Directions =>
1) Decide whether each statement agrees with the Bayesian learning post: (a) the example network is set up with biases, (b) the softmax function is written as $\phi$, and (c) $m$ stands for the dimensionality of each input. Answer each with yes or no and quote the words of the text that decide it.
2) In the records, extract the stretch from their beginning through the line that contains "n3 -> n4 [label=94693", and copy it character for character. Leave the pictures out of your answer.
--- Start Passage ---
Bayesian Learning - by example

Welcome to my blog! For my first post, I decided that it would be useful to write a short introduction to Bayesian learning, and its relationship with the more traditional optimization-theoretic perspective often used in artificial intelligence and machine learning, presented in a minimally technical fashion. We begin by introducing an example.

Example: binary classification using a fully connected network

First, let’s introduce notation. For simplicity suppose there are no biases, and define the following.

  • $\v{y}_{N\times 1}$: a binary vector where each element is a target data point. $N$ is the amount of input data.
  • $\m{X}_{N\times p}$: a matrix where each row is an input data vector. $p$ is the dimensionality of each input.
  • $\v\beta^{(x)}_{p \times m}$: the matrix that maps the input to the hidden layer. $m$ is the number of hidden units.
  • $\v\beta^{(h)}_{m \times 1}$: the vector that maps the hidden layer to the output.
  • $\sigma$: the network’s activation function, for instance a ReLU function.
  • $\phi$: the softmax function.
--- End Passage ---
--- Start Data provided ---
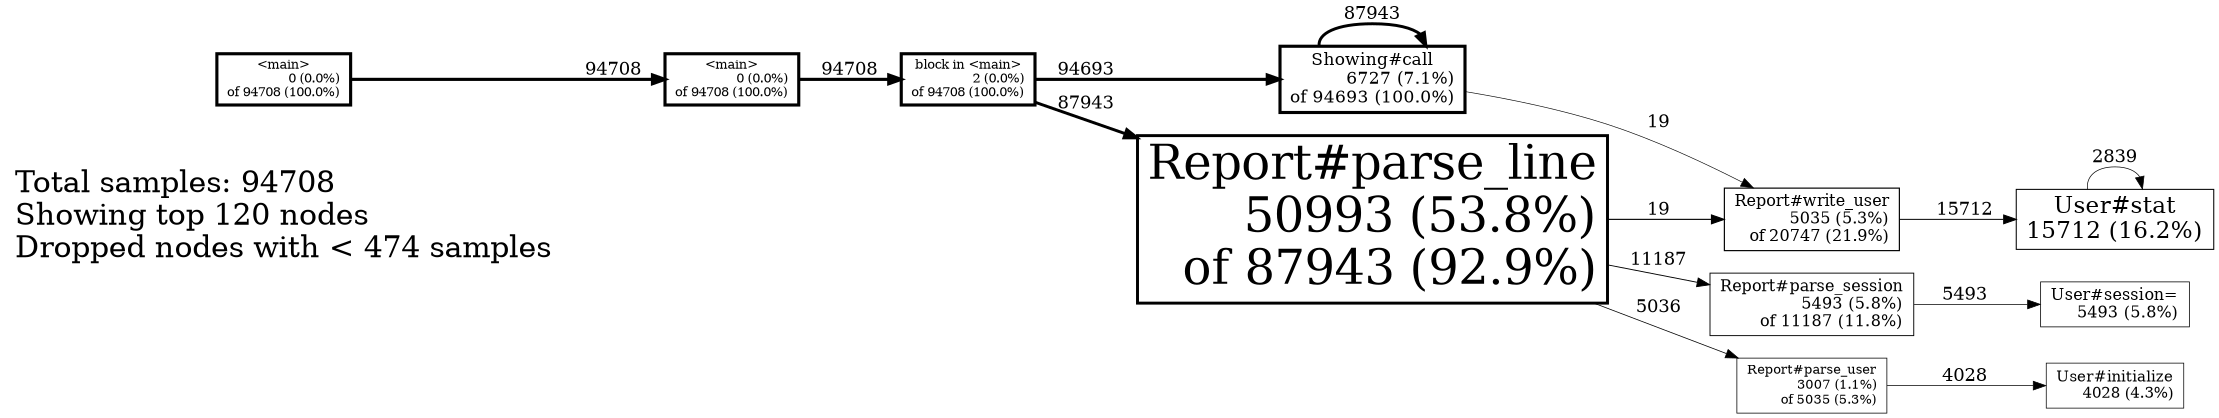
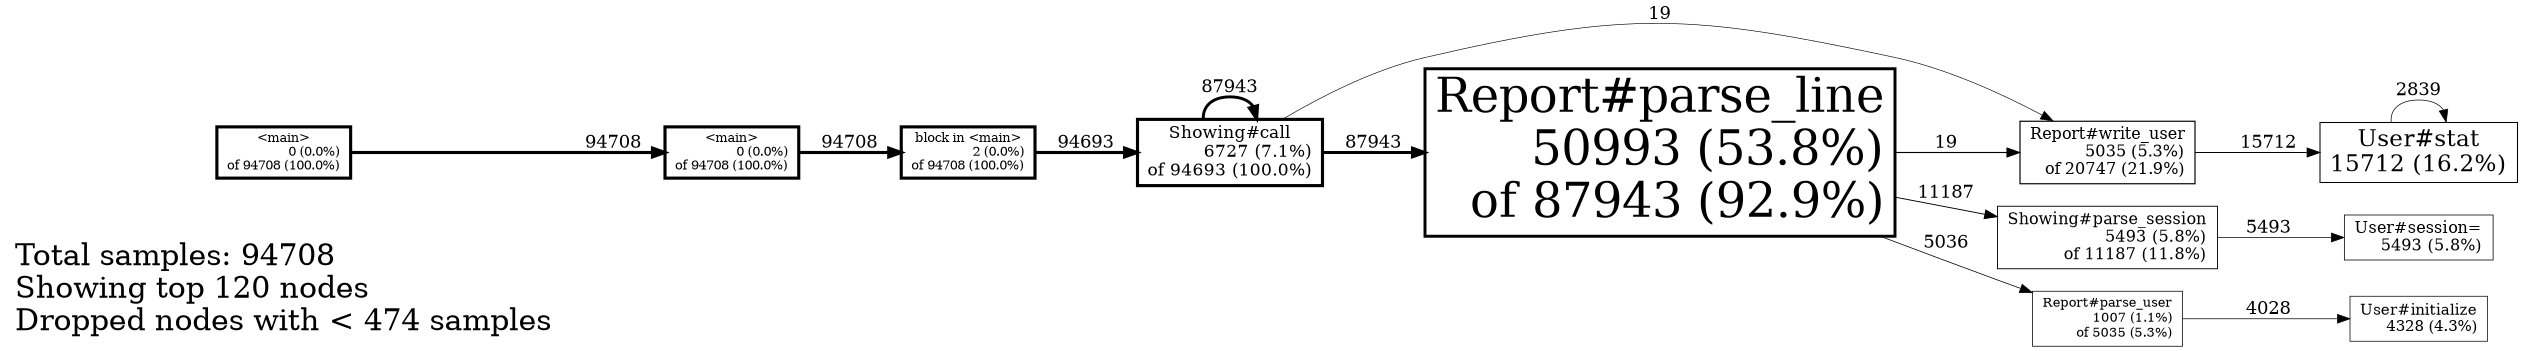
  digraph {
    rankdir=LR
    node [fontsize=10.0 shape=box penwidth=2.5]
    edge [penwidth=2.5 weight=94708]
    n1 [fontsize=24 label="\nTotal samples: 94708\lShowing top 120 nodes\lDropped nodes with < 474 samples\l" shape=plaintext penwidth=""]
    n2 [label="<main>\n0 (0.0%)\rof 94708 (100.0%)\r"]
    n3 [fontsize=10.00109818994764 label="block in <main>\n2 (0.0%)\rof 94708 (100.0%)\r"]
    n4 [fontsize=13.69376188888671 label="Showing#call\n6727 (7.1%)\rof 94693 (100.0%)\r" penwidth=2.4996832368965665]
    n5 [label="<main>\n0 (0.0%)\rof 94708 (100.0%)\r"]
    n6 [fontsize=38.0 label="Report#parse_line\n50993 (53.8%)\rof 87943 (92.9%)\r" penwidth=2.3571398403513957]
    n7 [fontsize=12.764693193183378 label="Report#write_user\n5035 (5.3%)\rof 20747 (21.9%)\r" penwidth=0.9381256071292816]
-   n8 [fontsize=13.01617869119291 label="Report#parse_session\n5493 (5.8%)\rof 11187 (11.8%)\r" penwidth=0.7362419225408624]
-   n9 [fontsize=10.552938638636675 label="Report#parse_user\n3007 (1.1%)\rof 5035 (5.3%)\r" penwidth=0.6063268150525827]
+   n8 [fontsize=13.01617869119291 label="Showing#parse_session\n5493 (5.8%)\rof 11187 (11.8%)\r" penwidth=0.7362419225408624]
+   n9 [fontsize=10.552938638636675 label="Report#parse_user\n1007 (1.1%)\rof 5035 (5.3%)\r" penwidth=0.6063268150525827]
    n10 [fontsize=18.627380228658836 label="User#stat\n15712 (16.2%)\r" penwidth=0.8317987920766989]
    n11 [fontsize=13.01617869119291 label="User#session=\n5493 (5.8%)\r" penwidth=0.6159986484774254]
-   n12 [fontsize=12.211754554546703 label="User#initialize\n4028 (4.3%)\r" penwidth=0.5850614520420662]
+   n12 [fontsize=12.211754554546703 label="User#initialize\n4328 (4.3%)\r" penwidth=0.5850614520420662]
    n2 -> n3 [label=94708]
    n3 -> n4 [label=94693 penwidth=2.4996832368965665 weight=94693]
    n4 -> n4 [label=87943 penwidth=2.3571398403513957 weight=87943]
-   n3 -> n6 [label=87943 penwidth=2.3571398403513957 weight=87943]
+   n4 -> n6 [label=87943 penwidth=2.3571398403513957 weight=87943]
    n4 -> n7 [label=19 penwidth=0.5004012332643494 weight=19]
    n5 -> n2 [label=94708]
    n6 -> n7 [label=19 penwidth=0.9377243738649322 weight=20728]
    n6 -> n8 [label=11187 penwidth=0.7362419225408624 weight=11187]
    n6 -> n9 [label=5036 penwidth=0.6063268150525827 weight=5035]
    n7 -> n10 [label=15712 penwidth=0.8317987920766989 weight=15712]
    n8 -> n11 [label=5493 penwidth=0.6159986484774254 weight=5493]
    n9 -> n12 [label=4028 penwidth=0.5850614520420662 weight=4028]
    n10 -> n10 [label=2839 penwidth=0.5599526967098872 weight=2839]
  }
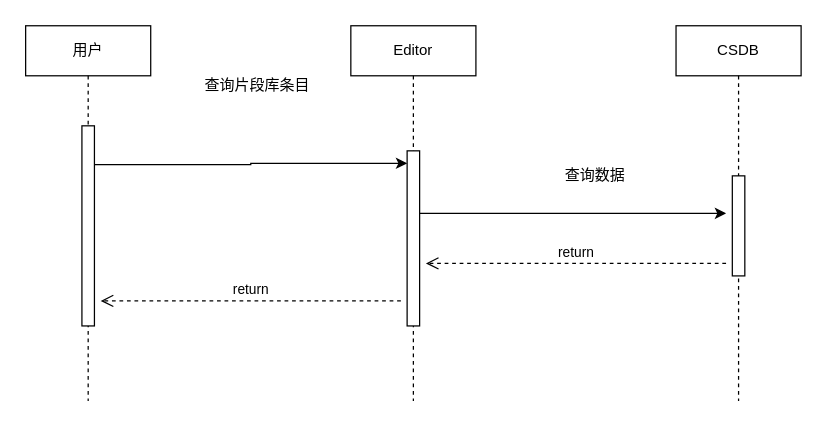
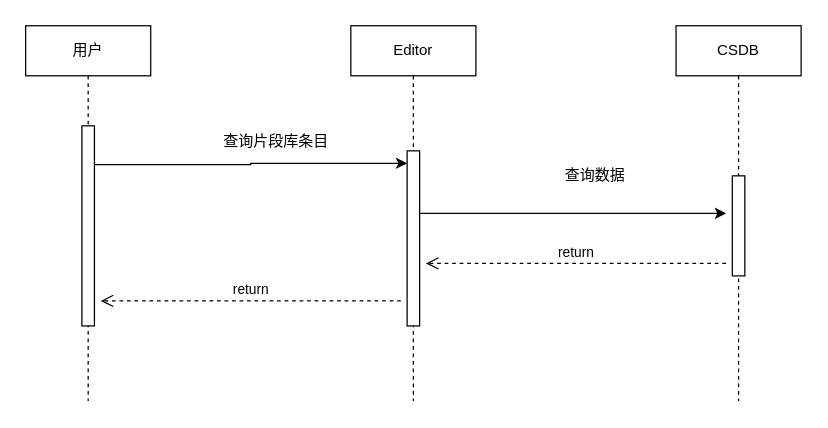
  <mxCell id="0" />
  <mxCell id="1" parent="0" />
  <mxCell id="2" style="edgeStyle=orthogonalEdgeStyle;rounded=0;orthogonalLoop=1;jettySize=auto;html=1;" edge="1" parent="1" target="4"><mxGeometry relative="1" as="geometry"><mxPoint x="69.5" y="130" as="sourcePoint" /><mxPoint x="325" y="150" as="targetPoint" /><Array as="points"><mxPoint x="200" y="131" /><mxPoint x="200" y="130" /></Array></mxGeometry></mxCell>
  <mxCell id="3" value="Editor" style="shape=umlLifeline;perimeter=lifelinePerimeter;whiteSpace=wrap;html=1;container=1;dropTarget=0;collapsible=0;recursiveResize=0;outlineConnect=0;portConstraint=eastwest;newEdgeStyle={&quot;curved&quot;:0,&quot;rounded&quot;:0};" vertex="1" parent="1"><mxGeometry x="280" y="20" width="100" height="300" as="geometry" /></mxCell>
  <mxCell id="4" value="" style="html=1;points=[[0,0,0,0,5],[0,1,0,0,-5],[1,0,0,0,5],[1,1,0,0,-5]];perimeter=orthogonalPerimeter;outlineConnect=0;targetShapes=umlLifeline;portConstraint=eastwest;newEdgeStyle={&quot;curved&quot;:0,&quot;rounded&quot;:0};" vertex="1" parent="3"><mxGeometry x="45" y="100" width="10" height="140" as="geometry" /></mxCell>
  <mxCell id="5" value="CSDB" style="shape=umlLifeline;perimeter=lifelinePerimeter;whiteSpace=wrap;html=1;container=1;dropTarget=0;collapsible=0;recursiveResize=0;outlineConnect=0;portConstraint=eastwest;newEdgeStyle={&quot;curved&quot;:0,&quot;rounded&quot;:0};" vertex="1" parent="1"><mxGeometry x="540" y="20" width="100" height="300" as="geometry" /></mxCell>
  <mxCell id="6" value="" style="html=1;points=[[0,0,0,0,5],[0,1,0,0,-5],[1,0,0,0,5],[1,1,0,0,-5]];perimeter=orthogonalPerimeter;outlineConnect=0;targetShapes=umlLifeline;portConstraint=eastwest;newEdgeStyle={&quot;curved&quot;:0,&quot;rounded&quot;:0};" vertex="1" parent="5"><mxGeometry x="45" y="120" width="10" height="80" as="geometry" /></mxCell>
- <mxCell id="7" value="查询片段库条目" style="text;html=1;align=center;verticalAlign=middle;resizable=0;points=[];autosize=1;strokeColor=none;fillColor=none;" vertex="1" parent="1"><mxGeometry x="150" y="53" width="110" height="30" as="geometry" /></mxCell>
+ <mxCell id="7" value="查询片段库条目" style="text;html=1;align=center;verticalAlign=middle;resizable=0;points=[];autosize=1;strokeColor=none;fillColor=none;" vertex="1" parent="1"><mxGeometry x="165" y="98" width="110" height="30" as="geometry" /></mxCell>
  <mxCell id="8" style="edgeStyle=orthogonalEdgeStyle;rounded=0;orthogonalLoop=1;jettySize=auto;html=1;curved=0;" edge="1" parent="1" source="4"><mxGeometry relative="1" as="geometry"><mxPoint x="580" y="170" as="targetPoint" /><Array as="points"><mxPoint x="390" y="170" /><mxPoint x="390" y="170" /></Array></mxGeometry></mxCell>
  <mxCell id="9" value="查询数据" style="text;html=1;align=center;verticalAlign=middle;resizable=0;points=[];autosize=1;strokeColor=none;fillColor=none;" vertex="1" parent="1"><mxGeometry x="440" y="125" width="70" height="30" as="geometry" /></mxCell>
  <mxCell id="10" value="return" style="html=1;verticalAlign=bottom;endArrow=open;dashed=1;endSize=8;curved=0;rounded=0;" edge="1" parent="1"><mxGeometry relative="1" as="geometry"><mxPoint x="580" y="210" as="sourcePoint" /><mxPoint x="340" y="210" as="targetPoint" /></mxGeometry></mxCell>
  <mxCell id="11" value="return" style="html=1;verticalAlign=bottom;endArrow=open;dashed=1;endSize=8;curved=0;rounded=0;" edge="1" parent="1"><mxGeometry relative="1" as="geometry"><mxPoint x="320" y="240" as="sourcePoint" /><mxPoint x="80" y="240" as="targetPoint" /></mxGeometry></mxCell>
  <mxCell id="12" value="用户" style="shape=umlLifeline;perimeter=lifelinePerimeter;whiteSpace=wrap;html=1;container=1;dropTarget=0;collapsible=0;recursiveResize=0;outlineConnect=0;portConstraint=eastwest;newEdgeStyle={&quot;curved&quot;:0,&quot;rounded&quot;:0};" vertex="1" parent="1"><mxGeometry x="20" y="20" width="100" height="300" as="geometry" /></mxCell>
  <mxCell id="13" value="" style="html=1;points=[[0,0,0,0,5],[0,1,0,0,-5],[1,0,0,0,5],[1,1,0,0,-5]];perimeter=orthogonalPerimeter;outlineConnect=0;targetShapes=umlLifeline;portConstraint=eastwest;newEdgeStyle={&quot;curved&quot;:0,&quot;rounded&quot;:0};" vertex="1" parent="12"><mxGeometry x="45" y="80" width="10" height="160" as="geometry" /></mxCell>
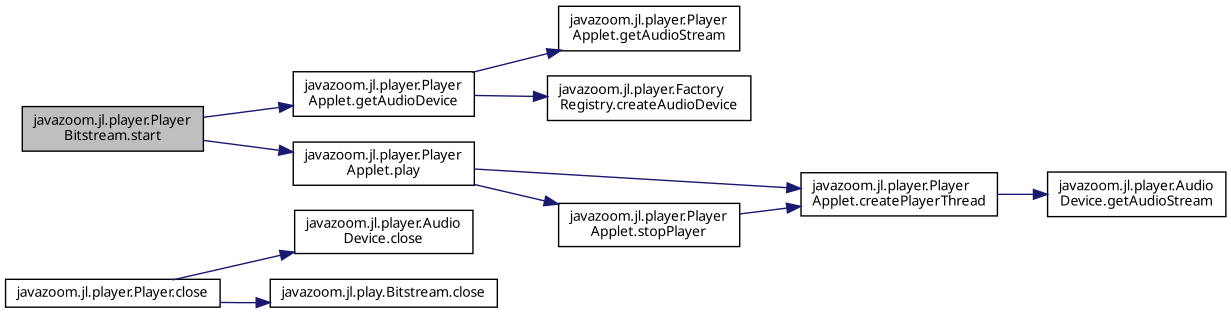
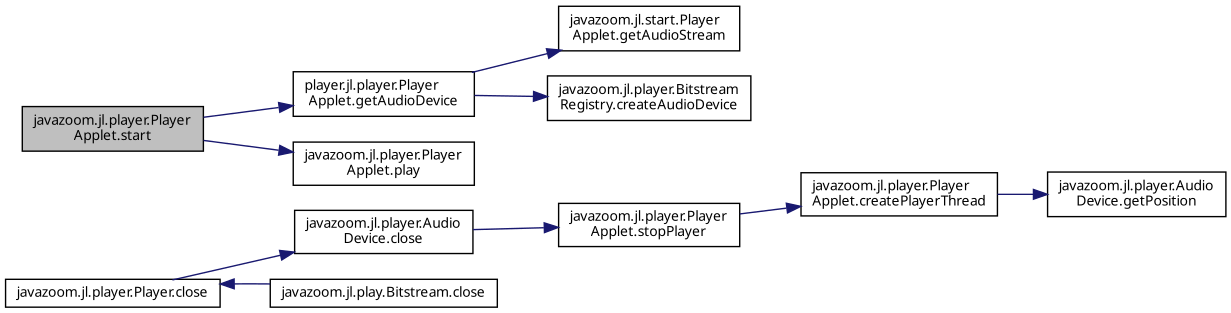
  digraph {
    fontname="Noto Sans"
    rankdir=LR
    node [color=black fillcolor=white fontname="Noto Sans" fontsize=10 shape=record style=filled]
    edge [color=midnightblue fontname="Noto Sans" fontsize=10 labelfontname=Helvetica labelfontsize=10 style=solid]
-   n1 [fillcolor=grey75 fontcolor=black height=0.2 label="javazoom.jl.player.Player\lBitstream.start" width=0.4]
-   n2 [height=0.2 label="javazoom.jl.player.Player\lApplet.getAudioDevice" width=0.4]
+   n1 [fillcolor=grey75 fontcolor=black height=0.2 label="javazoom.jl.player.Player\lApplet.start" width=0.4]
+   n2 [height=0.2 label="player.jl.player.Player\lApplet.getAudioDevice" width=0.4]
    n3 [height=0.2 label="javazoom.jl.player.Player\lApplet.play" width=0.4]
-   n4 [height=0.2 label="javazoom.jl.player.Player\lApplet.getAudioStream" width=0.4]
-   n5 [height=0.2 label="javazoom.jl.player.Factory\lRegistry.createAudioDevice" width=0.4]
+   n4 [height=0.2 label="javazoom.jl.start.Player\lApplet.getAudioStream" width=0.4]
+   n5 [height=0.2 label="javazoom.jl.player.Bitstream\lRegistry.createAudioDevice" width=0.4]
    n6 [height=0.2 label="javazoom.jl.player.Player\lApplet.createPlayerThread" width=0.4]
    n7 [height=0.2 label="javazoom.jl.player.Player\lApplet.stopPlayer" width=0.4]
-   n8 [height=0.2 label="javazoom.jl.player.Audio\lDevice.getAudioStream" width=0.4]
+   n8 [height=0.2 label="javazoom.jl.player.Audio\lDevice.getPosition" width=0.4]
    n9 [height=0.2 label="javazoom.jl.player.Player.close" width=0.4]
    n10 [height=0.2 label="javazoom.jl.player.Audio\lDevice.close" width=0.4]
    n11 [height=0.2 label="javazoom.jl.play.Bitstream.close" width=0.4]
    n1 -> n2
    n1 -> n3
    n2 -> n4
    n2 -> n5
-   n3 -> n6
-   n3 -> n7
+   n10 -> n7
    n6 -> n8
    n7 -> n6
    n9 -> n10
-   n9 -> n11
+   n11 -> n9
  }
--- End Data provided ---
Solution set =>
1)
(a) No: "For simplicity suppose there are no biases"
(b) Yes: "$\phi$: the softmax function."
(c) No: "$m$ is the number of hidden units."

2)
  digraph {
    rankdir=LR
    node [fontsize=10.0 shape=box penwidth=2.5]
    edge [penwidth=2.5 weight=94708]
    n1 [fontsize=24 label="\nTotal samples: 94708\lShowing top 120 nodes\lDropped nodes with < 474 samples\l" shape=plaintext penwidth=""]
    n2 [label="<main>\n0 (0.0%)\rof 94708 (100.0%)\r"]
    n3 [fontsize=10.00109818994764 label="block in <main>\n2 (0.0%)\rof 94708 (100.0%)\r"]
    n4 [fontsize=13.69376188888671 label="Showing#call\n6727 (7.1%)\rof 94693 (100.0%)\r" penwidth=2.4996832368965665]
    n5 [label="<main>\n0 (0.0%)\rof 94708 (100.0%)\r"]
    n6 [fontsize=38.0 label="Report#parse_line\n50993 (53.8%)\rof 87943 (92.9%)\r" penwidth=2.3571398403513957]
    n7 [fontsize=12.764693193183378 label="Report#write_user\n5035 (5.3%)\rof 20747 (21.9%)\r" penwidth=0.9381256071292816]
-   n8 [fontsize=13.01617869119291 label="Report#parse_session\n5493 (5.8%)\rof 11187 (11.8%)\r" penwidth=0.7362419225408624]
-   n9 [fontsize=10.552938638636675 label="Report#parse_user\n3007 (1.1%)\rof 5035 (5.3%)\r" penwidth=0.6063268150525827]
+   n8 [fontsize=13.01617869119291 label="Showing#parse_session\n5493 (5.8%)\rof 11187 (11.8%)\r" penwidth=0.7362419225408624]
+   n9 [fontsize=10.552938638636675 label="Report#parse_user\n1007 (1.1%)\rof 5035 (5.3%)\r" penwidth=0.6063268150525827]
    n10 [fontsize=18.627380228658836 label="User#stat\n15712 (16.2%)\r" penwidth=0.8317987920766989]
    n11 [fontsize=13.01617869119291 label="User#session=\n5493 (5.8%)\r" penwidth=0.6159986484774254]
-   n12 [fontsize=12.211754554546703 label="User#initialize\n4028 (4.3%)\r" penwidth=0.5850614520420662]
+   n12 [fontsize=12.211754554546703 label="User#initialize\n4328 (4.3%)\r" penwidth=0.5850614520420662]
    n2 -> n3 [label=94708]
    n3 -> n4 [label=94693 penwidth=2.4996832368965665 weight=94693]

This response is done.